Developing inexpensive, higher-energy, and sustainable rechargeable lithium-ion batteries (LIB) is a crucial part of making electric vehicles and renewable energy more widely accessible. A McGill research team, led by Prof. Jinhyuk Lee in the Department of Mining and Materials Engineering, has provided the first in-depth analysis of a promising new class of low cost, high-capacity LIB cathodes made of inexpensive and abundant Manganese-based disordered rock salt materials. Their research reveals four areas where improvements are critical to enabling the development and commercialization of cost-effective, energy-dense, and ultra-high-performing next-generation LIBs: minimizing the electrode porosity, maximizing the active material content, enhancing the electronic conductivity, and avoiding a pulverized-particle morphology. This research has the potential to increase the energy density and cost-effectiveness of LIBs to the point where electric vehicles (EV) could become highly economical. Indeed, because the work is so promising, Prof. Lee has been awarded several grants by the National Sciences and Engineering Research Council of Canada (NSERC) and is in the final stages of obtaining a major grant from an EV battery manufacturer, which will be officially announced shortly.
“Toward high-energy Mn-based disordered-rocksalt Li-ion cathodes” by H. Li & R. Fong et al. was published in Joule.

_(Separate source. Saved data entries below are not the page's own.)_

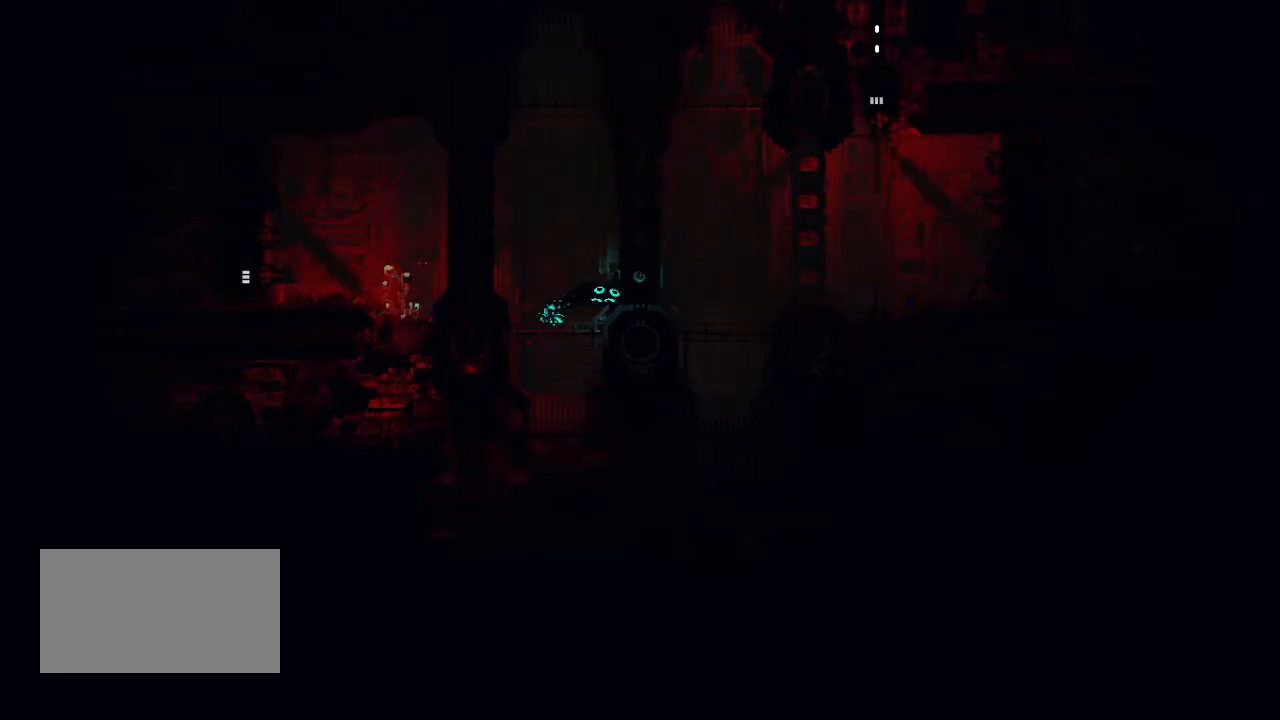
{"keys": ["jump", "up"], "events": []}
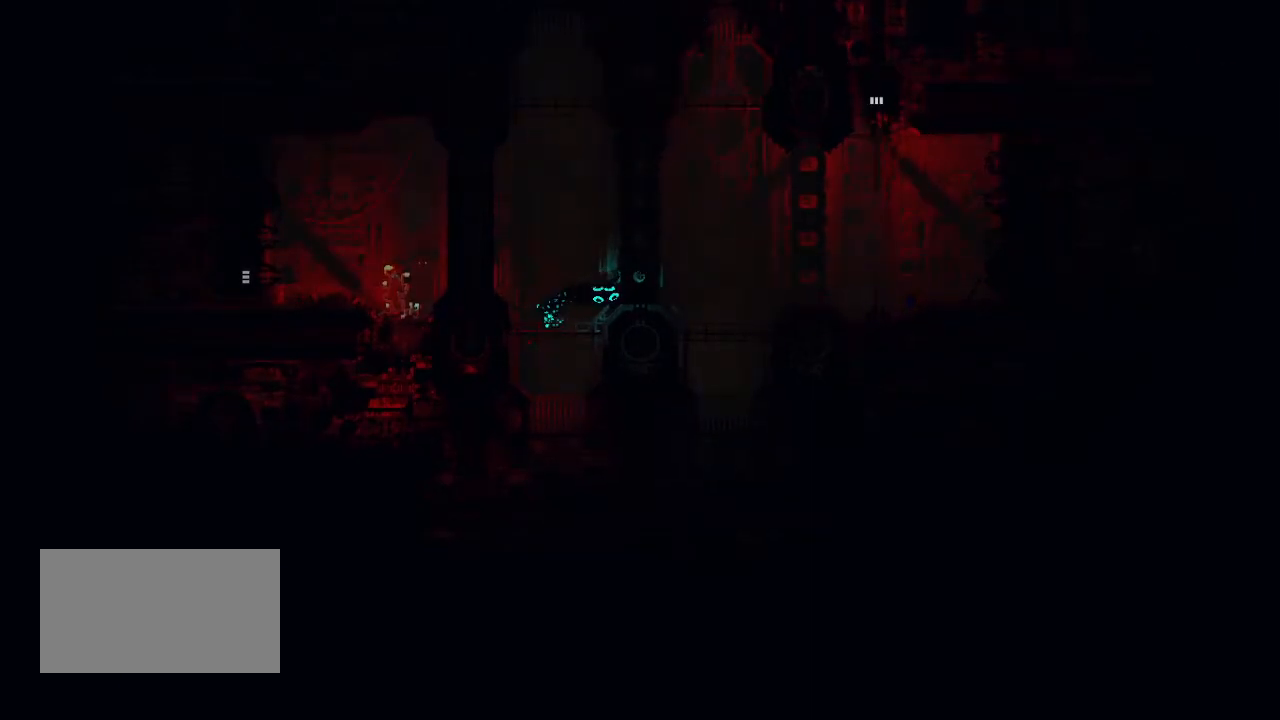
{"keys": ["jump", "up"], "events": []}
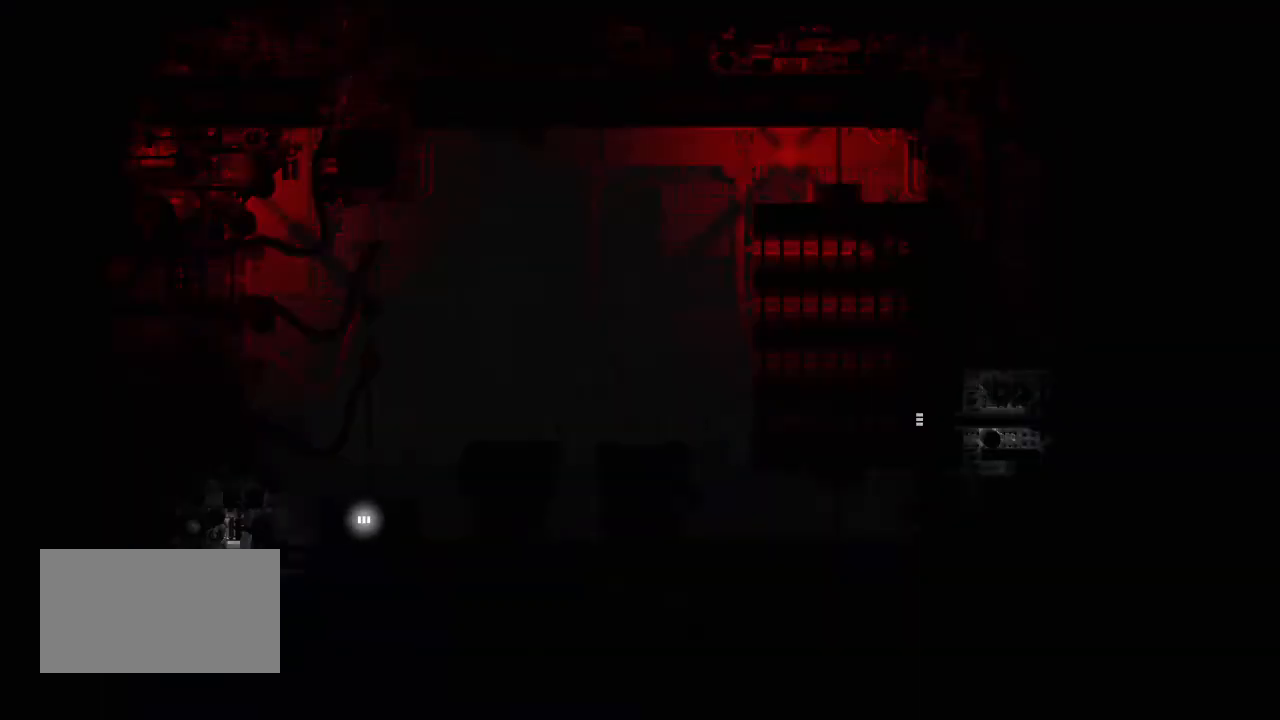
{"keys": ["up"], "events": [[433, "jump", "up"]]}
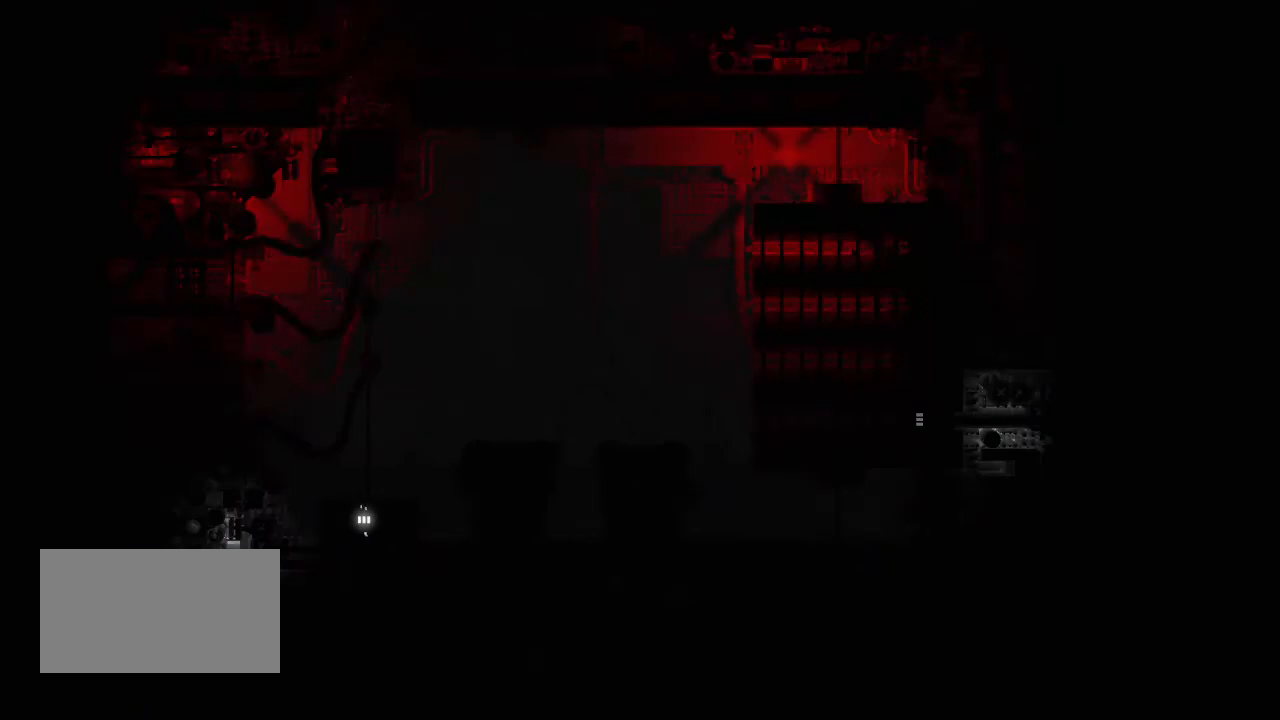
{"keys": ["up"], "events": []}
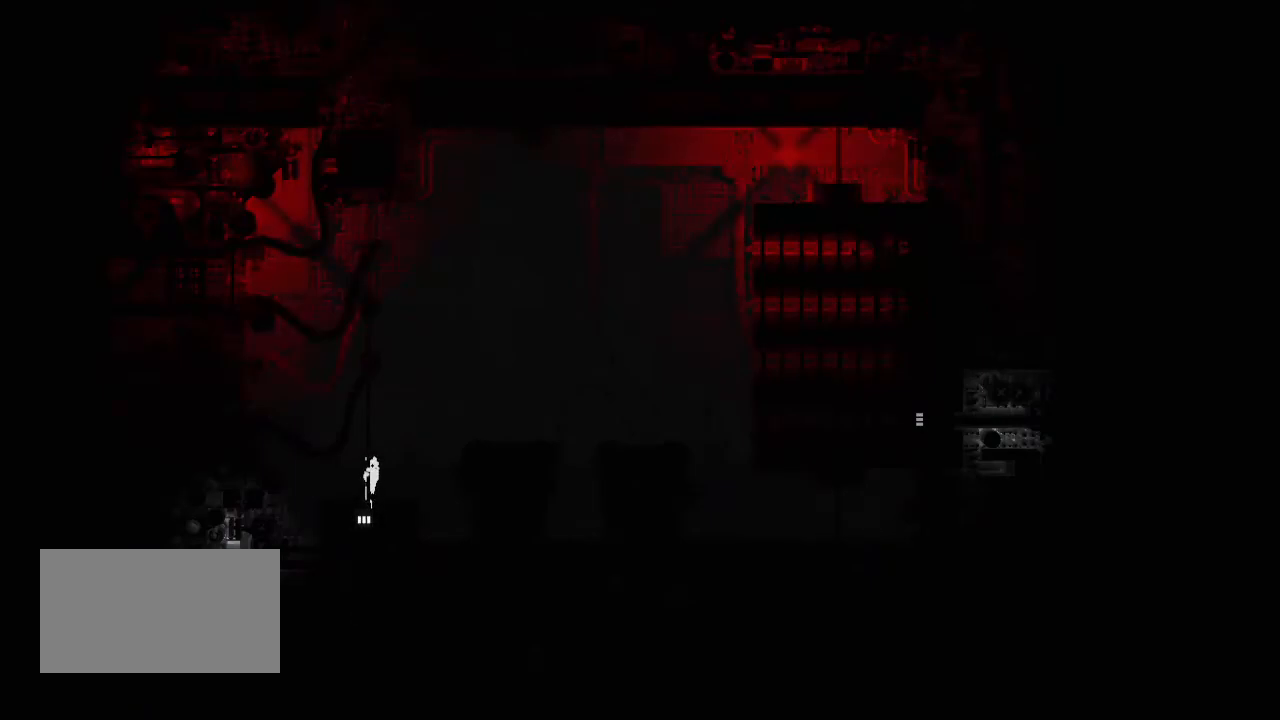
{"keys": ["up"], "events": []}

Smartphone addiction on the rise
The link between smartphones and mental health remains unclear, but data from nearly 34,000 participants in 24 countries suggests that smartphone addiction around the world increased significantly between 2014 and 2020 according to McGill researchers. China and Saudi Arabia had the highest rates of smartphone addiction, while Germany and France had the lowest rates. Canada (based on a sample taken at McGill University) was also quite high. The researchers suspect that a possible explanation for the differing national levels of smartphone addiction may be varying social norms and cultural expectations about the importance of staying in contact regularly through smartphones. They reached these conclusions about increasing smartphone addiction by looking at 81 studies of adolescents and young adults around the world which used the Smartphone Addiction Scale (SAS), the most widely used measure of smartphone addiction, to ask about smartphone use in relation to daily-life disturbances, loss of control, and withdrawal symptoms. The team also recently launched a website for the public to assess their own smartphone addiction compared to others around the world. The site also offers recommendations for people looking to reduce their screen time.
“Smartphone addiction is increasing across the world: A meta-analysis of 24 countries” by Jay Olson et al. was published in Computers in Human Behavior.
Dining in space: crickets with a side order of microalgae
Deep space travel may soon be within reach, but what will astronauts eat on missions that last for years, taking them far from Earth? Two student-led teams from McGill University were selected as semifinalists of the Deep Space Food Challenge, a joint initiative of NASA, the Canadian Space Agency (CSA), and Impact Canada.
Among the projects, is a first-of-its-kind technology to breed and harvest crickets suitable for human consumption. Starting with nothing but a few hundred eggs, the team anticipates that the Cricket Rearing, Collection, and Transformation System will quickly support the growth of tens of thousands of crickets every month. The technology produces a finely-ground powder that is stored safely within the system itself. When combined with water to form a paste, cricket powder is a versatile ingredient, packed with protein.
The second project, the InSpira Photobioreactor, is a highly automated system to grow, harvest, and package spirulina drink products. This type of blue-green algae packs a nutritional punch and is commonly available as a dietary supplement at health food stores. The proposed technology is a unique, cartridge-based photobioreactor, coupled with an in-house harvesting, dewatering, and processing unit to transform the culture into edible forms.
The teams will be building prototypes of their proposed solutions for deep space food production soon.